Re: Monday’s Maryland v. King ruling from the U.S. Supreme Court.
Q. On Monday, the U.S. Supreme Court ruled that police may take DNA samples from persons arrested for serious crimes without having to get a court order, likening the DNA samples to fingerprints. May police personnel in Arkansas take DNA samples from persons arrested for serious crimes without a court order?
A. Arkansas is one of 28 states that collects DNA samples for use in a forensic identification database, according to Attorney General Dustin McDaniel. DNA is collected under the so-called “Juli’s Law,” enacted in 2009 and amended in 2011, which requires the police to take DNA samples at the time of detention from persons arrested for capital murder, murder in the first degree, kidnapping, rape or sexual assault in the first or second degree. The law was named for Juli Busken, a 21-year-old Benton native who was killed in 1996 and whose killer was apprehended as a result of a DNA match. The AG’s office joined every state AG in an amicus brief filed in support of the Supreme Court case decided Monday, Maryland v. King.
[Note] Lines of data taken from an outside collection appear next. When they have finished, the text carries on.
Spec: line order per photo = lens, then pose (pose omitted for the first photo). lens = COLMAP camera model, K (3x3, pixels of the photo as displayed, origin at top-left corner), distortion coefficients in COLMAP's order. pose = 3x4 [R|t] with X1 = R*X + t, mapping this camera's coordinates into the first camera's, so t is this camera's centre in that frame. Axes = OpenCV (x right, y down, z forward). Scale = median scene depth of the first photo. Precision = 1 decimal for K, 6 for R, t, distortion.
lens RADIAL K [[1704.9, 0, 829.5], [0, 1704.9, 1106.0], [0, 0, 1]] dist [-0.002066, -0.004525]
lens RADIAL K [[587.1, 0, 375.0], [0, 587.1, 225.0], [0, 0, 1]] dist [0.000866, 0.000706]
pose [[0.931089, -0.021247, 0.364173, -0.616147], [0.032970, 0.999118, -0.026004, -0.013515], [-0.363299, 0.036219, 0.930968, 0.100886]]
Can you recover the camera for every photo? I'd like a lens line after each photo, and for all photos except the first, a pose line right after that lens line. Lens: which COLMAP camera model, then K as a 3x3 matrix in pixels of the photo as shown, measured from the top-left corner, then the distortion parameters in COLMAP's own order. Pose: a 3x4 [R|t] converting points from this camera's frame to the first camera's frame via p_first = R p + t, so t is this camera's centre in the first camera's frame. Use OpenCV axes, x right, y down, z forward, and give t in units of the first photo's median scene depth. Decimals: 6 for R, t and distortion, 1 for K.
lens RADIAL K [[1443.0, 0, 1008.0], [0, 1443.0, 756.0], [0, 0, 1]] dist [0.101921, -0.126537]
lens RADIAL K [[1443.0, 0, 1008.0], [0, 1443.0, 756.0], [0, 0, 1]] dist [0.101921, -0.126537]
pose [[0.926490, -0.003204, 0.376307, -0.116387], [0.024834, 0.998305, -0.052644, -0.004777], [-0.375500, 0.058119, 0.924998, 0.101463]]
Supreme Court Justice Antonin Scalia, who was among the minority in the 5-4 vote, gave a scathing dissent from the bench, saying he fears police will begin to take DNA swabs for all arrests. “Make no mistake about it: As an entirely predictable consequence of today’s decision,” he told the majority, “your DNA can be taken and entered into a national DNA database if you are ever arrested, rightly or wrongly, and for whatever reason.”
Bill Sadler, a spokesman for the State Police, said that agency is reviewing its policy, which now requires state troopers to get consent or a court order before taking a DNA sample, to see if it complies with state and federal law.
Asked about LRPD policy on DNA swabs, Sgt. Cassandra Davis emailed the Times that “No one from the department is prepared to speak on this issue at this time.”